Auch bei Weiterbildungs- oder Familienangeboten zeigt sich ein klares Gefälle: Während 55 Prozent der Anzeigen für Spitzenkräfte Fortbildungen anbieten, sind es bei Helfer:innen nur rund ein Drittel. Familienfreundliche Angebote wie Kinderbetreuung, Elternzeitregelungen oder familienkompatible Arbeitszeiten sind ebenfalls eher der Oberschicht des Arbeitsmarkts vorbehalten. Bei Helfer:innen erwähnen weniger als zehn Prozent der Anzeigen solche Leistungen.

Diese Entwicklung führt laut Studie nicht nur zu einem Eindruck ungleicher Wertschätzung, sondern verfestigt auch bestehende soziale Unterschiede. Gerade in körperlich belastenden Berufen – etwa in der Logistik, Pflege oder Bauwirtschaft – fehlen häufig gesundheitsfördernde Maßnahmen. Dabei wären diese Zielgruppen am stärksten auf betriebsärztliche Betreuung, Vorsorgeprogramme oder ergonomische Arbeitsplatzgestaltung angewiesen. Einen digitalen Zugang zu genau solchen Präventionsmaßnahmen bietet etwa das HealthTech-Unternehmen Ofelos, das Betrieben individuelle Lösungen im Rahmen der betrieblichen Krankenversicherung ermöglicht.

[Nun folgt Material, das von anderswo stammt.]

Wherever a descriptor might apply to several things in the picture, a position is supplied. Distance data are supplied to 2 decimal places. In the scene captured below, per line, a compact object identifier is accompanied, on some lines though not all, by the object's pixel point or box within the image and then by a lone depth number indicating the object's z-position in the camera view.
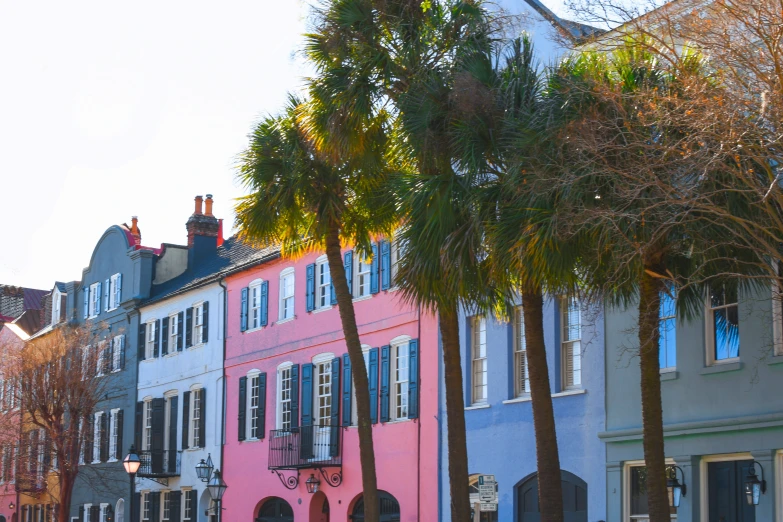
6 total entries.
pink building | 28.55
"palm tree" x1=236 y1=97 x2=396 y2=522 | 21.80
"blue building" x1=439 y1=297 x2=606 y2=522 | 22.97
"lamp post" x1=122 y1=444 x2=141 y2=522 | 30.31
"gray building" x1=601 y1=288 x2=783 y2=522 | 19.08
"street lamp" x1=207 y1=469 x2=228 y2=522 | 30.98
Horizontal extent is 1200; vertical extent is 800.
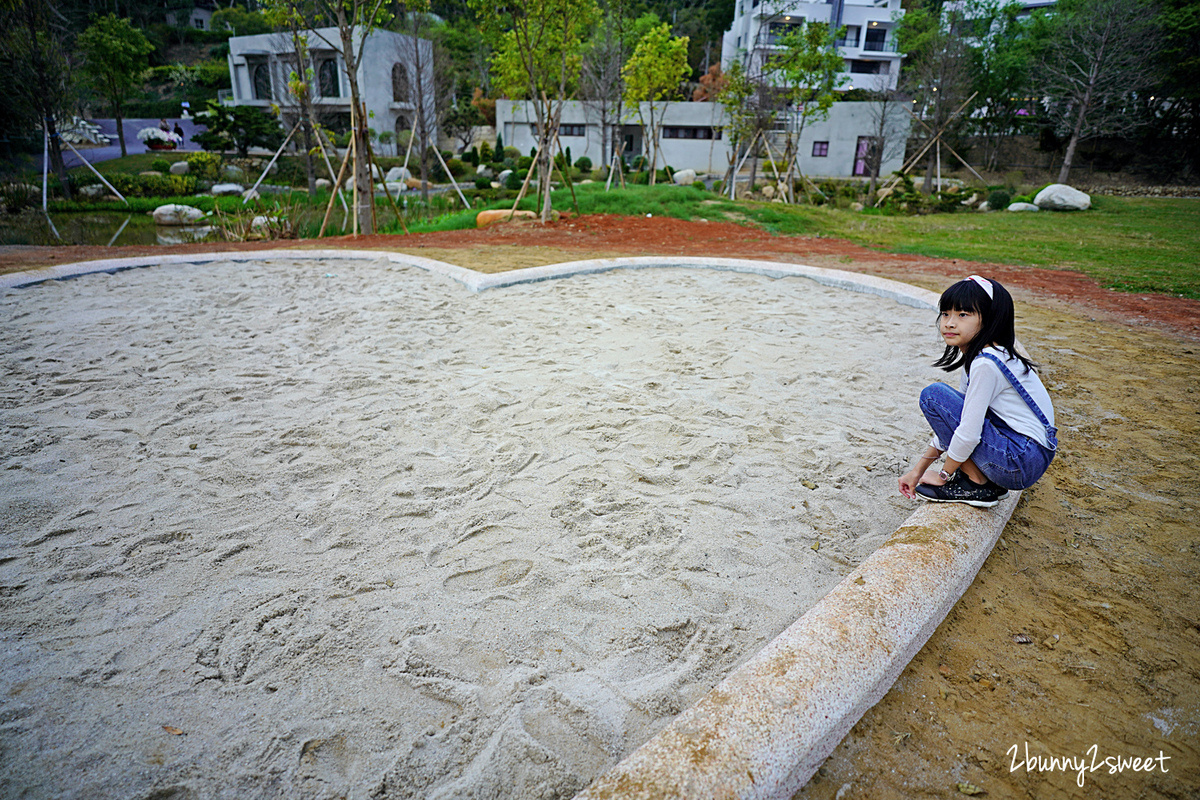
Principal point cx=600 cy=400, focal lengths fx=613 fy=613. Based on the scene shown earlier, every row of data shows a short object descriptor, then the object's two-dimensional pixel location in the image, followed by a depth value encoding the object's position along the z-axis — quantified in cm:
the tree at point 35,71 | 1794
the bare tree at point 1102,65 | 2195
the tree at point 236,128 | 2558
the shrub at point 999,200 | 1983
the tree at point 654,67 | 1880
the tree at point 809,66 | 1817
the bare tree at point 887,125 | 2741
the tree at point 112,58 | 2730
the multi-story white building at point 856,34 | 3734
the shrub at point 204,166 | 2311
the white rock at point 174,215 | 1742
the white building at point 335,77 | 2730
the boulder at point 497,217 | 1324
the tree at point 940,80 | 2427
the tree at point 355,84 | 1090
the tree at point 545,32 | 1200
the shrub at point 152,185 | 2011
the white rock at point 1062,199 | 1816
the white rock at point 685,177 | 2781
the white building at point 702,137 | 3098
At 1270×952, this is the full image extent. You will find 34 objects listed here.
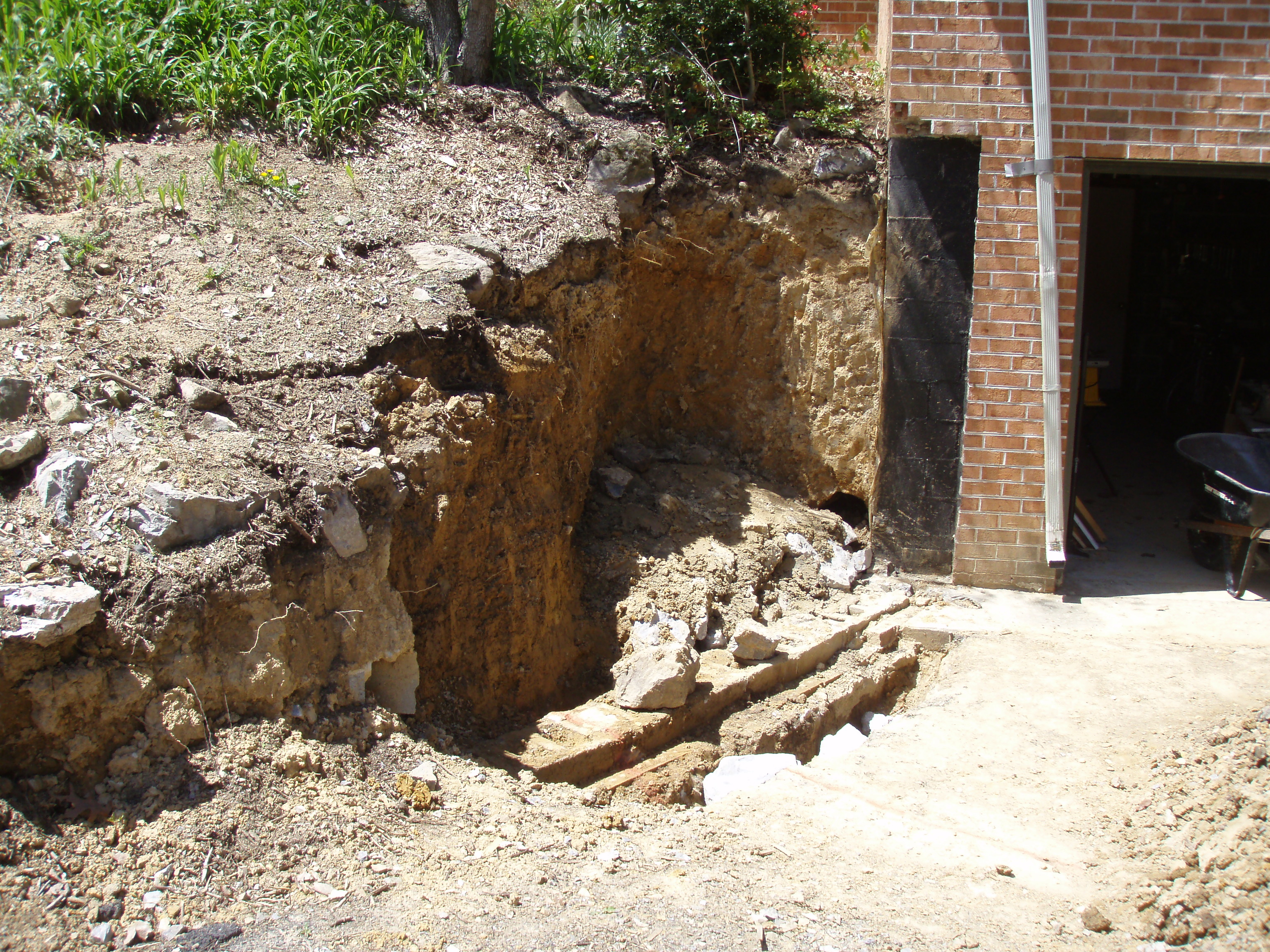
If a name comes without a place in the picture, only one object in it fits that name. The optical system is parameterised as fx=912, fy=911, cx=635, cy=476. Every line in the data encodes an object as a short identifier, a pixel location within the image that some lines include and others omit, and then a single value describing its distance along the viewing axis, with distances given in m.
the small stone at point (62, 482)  2.94
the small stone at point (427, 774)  3.16
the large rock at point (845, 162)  5.56
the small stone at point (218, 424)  3.45
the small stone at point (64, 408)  3.21
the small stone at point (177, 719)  2.77
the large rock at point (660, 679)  4.04
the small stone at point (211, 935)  2.34
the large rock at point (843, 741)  4.15
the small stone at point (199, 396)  3.48
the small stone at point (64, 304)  3.71
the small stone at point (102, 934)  2.30
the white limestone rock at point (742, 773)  3.71
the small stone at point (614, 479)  5.30
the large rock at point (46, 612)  2.55
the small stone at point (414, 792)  3.05
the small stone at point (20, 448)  2.99
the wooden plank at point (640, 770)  3.74
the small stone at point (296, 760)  2.90
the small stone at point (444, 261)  4.46
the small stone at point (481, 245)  4.63
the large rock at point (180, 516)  2.96
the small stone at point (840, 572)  5.42
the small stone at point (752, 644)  4.44
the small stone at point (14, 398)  3.17
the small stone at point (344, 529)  3.36
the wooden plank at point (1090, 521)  6.32
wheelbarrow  5.32
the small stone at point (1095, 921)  2.66
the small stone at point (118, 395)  3.37
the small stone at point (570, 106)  5.73
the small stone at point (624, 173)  5.42
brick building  4.85
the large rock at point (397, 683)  3.51
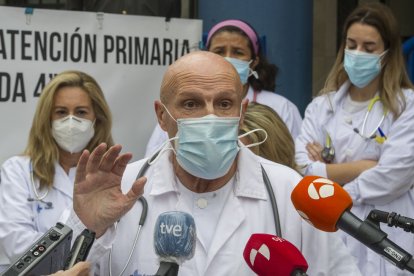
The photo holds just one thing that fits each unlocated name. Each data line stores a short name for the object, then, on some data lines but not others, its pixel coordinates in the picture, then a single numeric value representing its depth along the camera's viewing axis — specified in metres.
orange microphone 1.96
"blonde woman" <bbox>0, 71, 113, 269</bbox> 4.31
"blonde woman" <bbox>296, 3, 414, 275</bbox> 4.45
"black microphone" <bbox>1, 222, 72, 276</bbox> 2.02
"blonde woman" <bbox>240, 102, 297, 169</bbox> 3.78
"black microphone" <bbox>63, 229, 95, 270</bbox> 2.25
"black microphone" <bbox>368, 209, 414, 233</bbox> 1.97
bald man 2.59
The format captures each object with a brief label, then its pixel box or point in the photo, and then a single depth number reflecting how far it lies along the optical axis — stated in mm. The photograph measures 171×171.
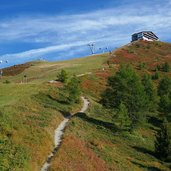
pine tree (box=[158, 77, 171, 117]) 82312
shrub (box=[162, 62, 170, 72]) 145125
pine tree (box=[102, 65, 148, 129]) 73062
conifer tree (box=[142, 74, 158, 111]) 92000
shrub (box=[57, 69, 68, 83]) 97812
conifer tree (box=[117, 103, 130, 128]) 66312
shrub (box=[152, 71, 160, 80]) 133625
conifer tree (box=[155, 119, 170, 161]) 58259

Transparenz und Tarifbindung als Schlüssel

Bemerkenswert ist zudem: Nur rund ein Drittel der analysierten Stellenanzeigen enthält konkrete Gehaltsangaben. Gerade in qualifizierten Berufsgruppen fehlt es oft an Transparenz – obwohl hier der Fachkräftemangel besonders groß ist. Dabei fordern Expert:innen längst eine offenere Kommunikation: Wer das Gehalt nicht nennt, vergibt Chancen im Wettbewerb um Talente.

Deutlich transparenter zeigen sich hingegen jene Unternehmen, die tarifgebunden sind. Hier werden nicht nur Gehaltsstrukturen offengelegt, sondern auch Benefits wie Urlaubsgeld, Gesundheitsangebote, betriebliche Altersvorsorge oder Fahrtkostenzuschüsse sichtbarer kommuniziert. Besonders in Helfer:innen- und Fachkraftberufen zeigt sich laut Studie ein klarer Vorteil für tarifgebundene Betriebe. Dort wird im Schnitt nicht nur mehr geboten – die Leistungen werden auch klarer benannt.

"Damit verschenken viele Unternehmen ohne Tarifbindung Potenzial im Wettbewerb um Talente", sagt Datenanalyst Daniel Bensel. Sein Kollege Roman Wink ergänzt: "Attraktive Zusatzleistungen sind längst kein 'Bonbon' mehr, sondern ein zentraler Hebel in der Arbeitskräftegewinnung." Beide Experten plädieren dafür, Benefits nicht nur quantitativ auszubauen, sondern auch gezielt auf die jeweiligen Zielgruppen zuzuschneiden – vom Werkboden bis zur Führungsebene.